Safika Holdings (Pty) Ltd
- Company type: Proprietary limited
- Founded: 1995
- Founder: Moss Ngoasheng; Vuli Cuba;
- Headquarters: Safika House Houghton, Johannesburg
- Key people: Moss Ngoasheng (CEO); Saki Macozoma (executive chairman);
- Website: safika.co.za

= Safika Holdings =

Private South African investment holding company

Safika Holdings (Pty) Ltd is a private South African investment holding company. Led by Moss Ngoasheng and Saki Macozoma, the company is known for its involvement in lucrative black economic empowerment deals and for its close relationship and reciprocal shareholdings with Standard Bank. It holds international investments in a variety of sectors, including mining and financial services.

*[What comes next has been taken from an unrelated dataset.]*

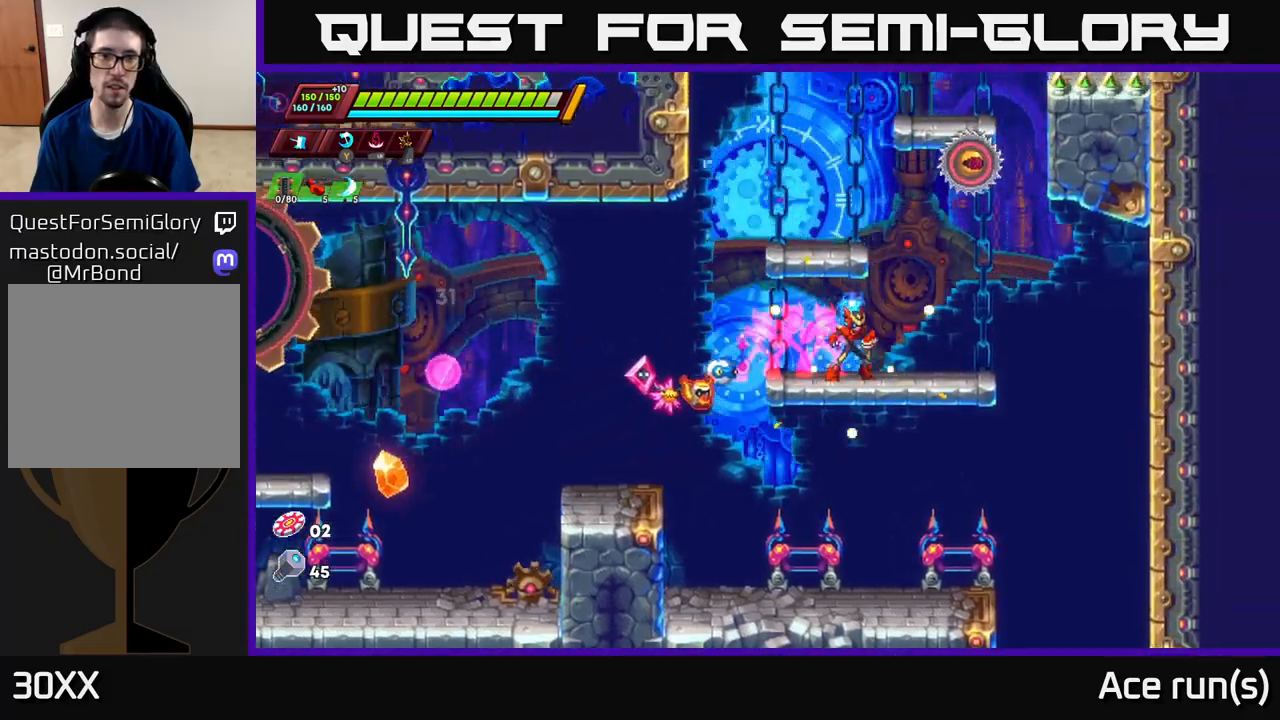
{"buttons": ["X"], "left_stick": "right", "right_stick": "center", "events": [[33, "left_stick", "left"], [83, "A", "down"], [100, "R2", "down"], [300, "left_stick", "right"], [383, "A", "up"], [400, "R2", "up"], [400, "X", "down"]]}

Based in Johannesburg, Safika Holdings was founded in 1995 by Ngoasheng and Vuli Cuba. Macozoma joined the company in 2001 and became an equal participant in 2003.

== History ==
Safika Holdings was founded in 1995 by Moss Ngoasheng and Vuli Cuba. Prominent anti-apartheid activist Saki Macozoma joined the company in 2001 when he purchased a 10 per cent stake in Safika. He doubled his stake in 2003, becoming an equal participant – with Cuba and Ngoasheng – in the consortium that held a controlling 60 per cent of the company. During its first decade, Safika acquired a reputation as a major player in black economic empowerment (BEE) deals.

In the mid-2000s, Safika established reciprocal shareholdings with Standard Bank, which identified Safika as a preferred BEE partner on the basis of its "management capabilities". In June 2003, Standard Bank and the Liberty Group sold a 25.2 per cent stake in Stanlib to a BEE consortium led by Safika. The following year, Safika and Cyril Ramaphosa's Millennium Consolidated Investments launched the Tutuwa Consortium, which in July 2004 concluded agreements to acquire an effective 10 per cent of Standard Bank and 10 per cent of Liberty Life. Safika had a 20 per cent stake in Tutuwa, and the deal was worth an estimated R4.3 billion. Finally, in 2005, the Competition Commission approved the sale to Standard Bank of a 20 per cent stake in Safika.

Upon the conclusion of the 2005 deal, Safika's shareholders were Standard Bank (20 per cent), Ngoasheng (20 per cent), Cuba (20 per cent), Macozoma (20 per cent), Marc Ber (10 per cent), Soto Ndukwana (5 per cent), and Richard Chauke (5 per cent); this shareholding structure prevailed until Cuba announced his resignation from the company in 2008. Over the next decade, Safika maintained what it called its "close working relationship" with Standard Bank.

== Holdings ==
Through its subsidiaries, Safika has interests in financial services, agriculture, transport, gaming, aerospace, property, and telecommunications. In 2011, it expanded to Australia by launching private equity firm Winsaf as a joint venture with the Australian Wingate Group.

Safika also has substantial interests in South African mining through subsidiary Safika Resources, in which it has an 85 per cent interest. Safika Resources's flagship investment is a 39 per cent stake in Ntsimbintle Mining, which in turn holds various manganese assets, notably including a 50.1 per cent of Tshipi é Ntle Manganese Mining and its lucrative Tshipi Borwa mine in the Northern Cape. In 2019, Safika Resources also acquired a substantial 44.72 per cent stake in Orion Minerals's Prieska Resources, a zinc-and-copper-oriented venture.